Während man in der damaligen Bundesrepublik schon ab Mitte der 60er Künstler wie Paco de Lucía live erleben konnte, herrschte in der DDR auch diesbezüglich große Ahnungslosigkeit. Erst Carlos Sauras Film "Carmen" entfachte die ganz große Begeisterung – und zwar auf beiden Seiten der Mauer. Als die fiel, fanden zumindest die deutsch-deutschen Flamenco-Welten leicht zusammen, wie der Tänzer und Tanzlehrer erinnert.
"In den 90er Jahren passiert eben auch auf der Ostseite eine große Bewegung durch Almut Dorowa Ballhaus, die erst mit 63 Jahren wieder als Dozentin an der Leipziger Ballettschule zu unterrichten und auch eine Amateurgruppe in Berlin kreierte und daraus ein - man kann sagen - Pan-Flamenco entstand. Wir hatten nie Flamenco gesehen, nur Almut Dorowa wusste, um was es geht. Wir hatten nur Schallplattenaufnahmen, und daraus entwickelte sich Flamenco. Mit dem Mauerfall passierte hier zu dem Impuls, der Film "Carmen", der in Ost und West gezeigt wurde, eine unwahrscheinliche Energie, daraus was zu entwickeln. Daraus entstand das Festival, das waren Begründer aus Ost und West, die das entwickelt haben."
"Events wie dieses beleben die Szene"
Neben Deutschlandpremieren, wie die von Rosario La Tremendita, einer jungen musizierenden und komponierenden Cantaora, fanden sich im hochkarätigen, rein spanischen Line-Up dieser ersten Ausgabe von "Flamenco Berlín" auch Deutschland-kundige Künstler. Der Madrider Antón Jiménez, herausragender Vertreter der jüngeren innovativen Gitarristengeneration, geht von der Scholle des Flamenco aus über alle nur denkbaren Genre-Grenzen.

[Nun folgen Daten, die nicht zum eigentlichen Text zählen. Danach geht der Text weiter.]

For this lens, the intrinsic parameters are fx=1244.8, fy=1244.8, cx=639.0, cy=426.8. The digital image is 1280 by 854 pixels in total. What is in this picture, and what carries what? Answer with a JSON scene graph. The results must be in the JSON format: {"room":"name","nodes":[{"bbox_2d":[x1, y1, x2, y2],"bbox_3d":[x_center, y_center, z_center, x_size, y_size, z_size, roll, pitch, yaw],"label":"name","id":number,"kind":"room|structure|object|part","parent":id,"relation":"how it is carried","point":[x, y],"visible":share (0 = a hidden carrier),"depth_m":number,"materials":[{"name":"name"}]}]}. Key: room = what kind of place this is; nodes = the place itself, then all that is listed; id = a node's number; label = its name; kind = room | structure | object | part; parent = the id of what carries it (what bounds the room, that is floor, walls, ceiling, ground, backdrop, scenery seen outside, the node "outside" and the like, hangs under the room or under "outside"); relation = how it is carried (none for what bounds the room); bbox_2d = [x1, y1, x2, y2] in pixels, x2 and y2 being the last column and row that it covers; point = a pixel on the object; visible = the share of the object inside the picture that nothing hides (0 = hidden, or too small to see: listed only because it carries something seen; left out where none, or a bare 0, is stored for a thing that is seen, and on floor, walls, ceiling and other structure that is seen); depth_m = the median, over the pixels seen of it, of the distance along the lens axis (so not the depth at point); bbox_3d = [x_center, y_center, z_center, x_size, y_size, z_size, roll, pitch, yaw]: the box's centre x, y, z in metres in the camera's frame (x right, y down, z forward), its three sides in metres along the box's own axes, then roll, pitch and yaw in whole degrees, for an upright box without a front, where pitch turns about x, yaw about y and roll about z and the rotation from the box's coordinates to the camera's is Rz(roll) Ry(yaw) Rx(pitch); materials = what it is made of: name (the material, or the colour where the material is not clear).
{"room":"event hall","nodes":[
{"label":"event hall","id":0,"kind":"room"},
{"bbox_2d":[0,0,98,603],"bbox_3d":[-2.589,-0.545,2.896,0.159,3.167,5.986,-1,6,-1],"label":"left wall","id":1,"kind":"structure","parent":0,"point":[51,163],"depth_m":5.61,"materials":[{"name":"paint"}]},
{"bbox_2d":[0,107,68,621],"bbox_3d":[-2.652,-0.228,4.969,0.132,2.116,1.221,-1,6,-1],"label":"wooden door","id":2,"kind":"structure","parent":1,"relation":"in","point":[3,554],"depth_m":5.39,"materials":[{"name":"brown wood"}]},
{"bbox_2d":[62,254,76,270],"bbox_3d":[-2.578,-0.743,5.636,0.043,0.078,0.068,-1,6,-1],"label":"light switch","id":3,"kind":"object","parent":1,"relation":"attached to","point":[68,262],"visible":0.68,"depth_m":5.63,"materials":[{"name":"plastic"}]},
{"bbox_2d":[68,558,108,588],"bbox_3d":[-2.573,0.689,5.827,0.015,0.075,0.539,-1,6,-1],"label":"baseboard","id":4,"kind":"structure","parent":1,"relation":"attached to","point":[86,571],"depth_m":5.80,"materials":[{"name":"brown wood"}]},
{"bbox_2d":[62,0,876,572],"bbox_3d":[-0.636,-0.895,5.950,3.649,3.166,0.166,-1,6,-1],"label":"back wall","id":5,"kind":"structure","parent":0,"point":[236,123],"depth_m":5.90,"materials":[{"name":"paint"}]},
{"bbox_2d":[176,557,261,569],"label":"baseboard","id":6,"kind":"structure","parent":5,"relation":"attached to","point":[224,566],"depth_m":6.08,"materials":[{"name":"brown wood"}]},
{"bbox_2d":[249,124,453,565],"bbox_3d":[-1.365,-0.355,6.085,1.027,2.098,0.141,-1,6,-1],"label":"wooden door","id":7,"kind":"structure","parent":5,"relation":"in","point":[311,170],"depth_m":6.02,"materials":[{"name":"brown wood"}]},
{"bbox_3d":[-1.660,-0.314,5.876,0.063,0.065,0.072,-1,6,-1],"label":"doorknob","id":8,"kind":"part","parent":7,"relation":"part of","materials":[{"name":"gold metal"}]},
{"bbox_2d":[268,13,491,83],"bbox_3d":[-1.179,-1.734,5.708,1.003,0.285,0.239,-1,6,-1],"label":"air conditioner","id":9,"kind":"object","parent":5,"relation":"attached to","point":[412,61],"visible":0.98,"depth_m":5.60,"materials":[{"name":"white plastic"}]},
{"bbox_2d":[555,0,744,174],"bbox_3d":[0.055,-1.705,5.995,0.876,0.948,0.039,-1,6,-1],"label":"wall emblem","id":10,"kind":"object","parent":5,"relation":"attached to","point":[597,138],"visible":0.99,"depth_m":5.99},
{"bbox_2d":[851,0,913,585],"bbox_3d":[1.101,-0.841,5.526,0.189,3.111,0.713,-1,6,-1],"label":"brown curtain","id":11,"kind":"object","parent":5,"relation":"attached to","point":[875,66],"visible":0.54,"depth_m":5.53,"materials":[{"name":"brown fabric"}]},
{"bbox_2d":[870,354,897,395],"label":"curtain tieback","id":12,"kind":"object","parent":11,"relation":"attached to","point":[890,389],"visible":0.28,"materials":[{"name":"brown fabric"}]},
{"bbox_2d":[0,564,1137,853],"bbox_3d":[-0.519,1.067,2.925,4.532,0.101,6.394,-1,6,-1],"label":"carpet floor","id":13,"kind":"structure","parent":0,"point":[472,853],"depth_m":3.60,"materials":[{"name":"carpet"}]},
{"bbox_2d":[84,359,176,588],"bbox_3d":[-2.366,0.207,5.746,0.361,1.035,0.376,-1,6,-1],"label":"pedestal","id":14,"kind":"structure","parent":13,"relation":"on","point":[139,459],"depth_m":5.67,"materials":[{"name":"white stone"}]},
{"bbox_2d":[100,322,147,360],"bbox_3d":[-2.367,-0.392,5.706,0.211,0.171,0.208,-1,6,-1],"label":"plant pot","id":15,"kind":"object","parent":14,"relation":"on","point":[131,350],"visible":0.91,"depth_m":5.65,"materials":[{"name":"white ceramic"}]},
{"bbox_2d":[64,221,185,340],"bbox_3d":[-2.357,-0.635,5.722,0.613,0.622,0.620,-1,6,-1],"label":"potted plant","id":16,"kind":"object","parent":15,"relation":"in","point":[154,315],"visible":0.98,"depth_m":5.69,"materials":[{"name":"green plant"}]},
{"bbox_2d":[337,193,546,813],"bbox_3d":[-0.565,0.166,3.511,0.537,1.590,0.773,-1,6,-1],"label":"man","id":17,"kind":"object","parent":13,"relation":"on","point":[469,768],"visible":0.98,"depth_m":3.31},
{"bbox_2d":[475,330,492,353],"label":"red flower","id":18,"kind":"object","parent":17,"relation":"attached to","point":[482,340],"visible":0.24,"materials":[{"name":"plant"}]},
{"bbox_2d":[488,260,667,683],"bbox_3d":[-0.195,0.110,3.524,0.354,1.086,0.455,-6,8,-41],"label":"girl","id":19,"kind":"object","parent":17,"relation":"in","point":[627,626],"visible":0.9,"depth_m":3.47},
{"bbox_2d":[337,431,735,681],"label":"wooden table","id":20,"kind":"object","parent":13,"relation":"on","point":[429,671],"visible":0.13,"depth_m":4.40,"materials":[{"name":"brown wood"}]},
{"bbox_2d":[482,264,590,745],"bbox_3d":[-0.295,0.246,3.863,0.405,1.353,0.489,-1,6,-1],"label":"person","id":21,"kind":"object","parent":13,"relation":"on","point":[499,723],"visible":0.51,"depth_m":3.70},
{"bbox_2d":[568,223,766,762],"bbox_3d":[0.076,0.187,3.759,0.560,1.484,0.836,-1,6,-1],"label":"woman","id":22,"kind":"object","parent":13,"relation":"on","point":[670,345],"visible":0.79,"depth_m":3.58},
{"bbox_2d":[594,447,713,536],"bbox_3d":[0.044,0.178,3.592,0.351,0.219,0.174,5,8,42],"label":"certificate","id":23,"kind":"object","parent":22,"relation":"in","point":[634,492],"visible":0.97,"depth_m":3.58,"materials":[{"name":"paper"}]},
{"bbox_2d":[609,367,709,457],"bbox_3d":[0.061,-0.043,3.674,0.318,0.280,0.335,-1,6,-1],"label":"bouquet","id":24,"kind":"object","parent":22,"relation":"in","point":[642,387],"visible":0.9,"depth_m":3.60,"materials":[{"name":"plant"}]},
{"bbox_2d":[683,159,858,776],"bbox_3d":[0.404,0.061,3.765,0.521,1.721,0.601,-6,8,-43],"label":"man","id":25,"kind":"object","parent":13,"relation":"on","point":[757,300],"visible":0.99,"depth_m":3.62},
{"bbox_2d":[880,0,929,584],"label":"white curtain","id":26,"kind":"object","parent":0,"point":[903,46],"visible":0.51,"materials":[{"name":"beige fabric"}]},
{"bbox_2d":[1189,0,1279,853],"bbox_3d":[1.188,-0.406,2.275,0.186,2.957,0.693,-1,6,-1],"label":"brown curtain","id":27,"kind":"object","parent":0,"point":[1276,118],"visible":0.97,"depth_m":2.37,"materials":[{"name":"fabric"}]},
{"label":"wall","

Der Enddreißiger kommt dabei gut durch die Welt, und schon seit langem offenbar besonders gerne in unsere Breiten. Schon jetzt schwärmt er von der Aussicht, sein nächstes Projekt sowohl in Spanien wie auch in Deutschland uraufzuführen.
"Ich gehöre schon zur vorigen Berliner Festivaletappe, trat dort 2004 mit einer großen Gruppe auf. Darunter waren auch deutsche Musiker des zeitgenössischen Jazz, mit denen ich auch deutsche Klassik spielte. ...und eben Musiker, die mit mir aus Spanien anreisten. Ich bin schon etliche Jahre mit diesem Land verbunden. Und Events wie dieses beleben einfach die ganze Szene. Ich stoße hier auf ein sehr schönes musikalisches Verständnis, man schaut etwas weiter als vielleicht in anderen Ländern. Zumindest was die Flamenco-Gitarre angeht - für die, als Konzertinstrument, mache ich mich stark. Man sprach bei der Pressekonferenz davon, dass das Festival vor allem mit den Tanzfans rechnete. Ich kann das - zumindest für Berlin nicht bestätigen, dort kam das Publikum auch stets mit Interesse und großer Begeisterung für die Gitarristen."
Der Tanz als weltweit verständliches Exportgut
Tatsächlich wollten die aus Spanien angereisten Festivalmacher bei diesem ersten Neuversuch in der deutschen Hauptstadt, nach eigener Aussage, ein wenig auf Nummer sicher gehen. Und fokussierten daher den Tanz, der noch immer gemeinhin als stärkstes, weltweit verständlichstes Flamenco-Exportgut verstanden und gehandelt wird. Und das, obwohl Vertreter der anderen beiden Künste – des Cante und des Toque, also des Spiels der Gitarre sowie neu hinzugekommener Instrumente – längst ebenfalls weltweit triumphieren. Doch der zeitgenössische Flamenco-Tanz - wie dieser Tage in Berlin zu erleben – agiert ja gerne im Verbund mit innovativen Musikern und Sängern. Insofern dürften die aufgeschlossenen Liebhaber der Musik wie des Tanzes gleichermaßen auf ihre Kosten gekommen sein. Bleibt zu hoffen, dass das Festival bei einer weiteren Ausgabe dieses hohe künstlerische Niveau zu halten vermag, sowie auch die lokalen bzw. auch andere nichtspanische Entwicklungen noch stärker einbezieht.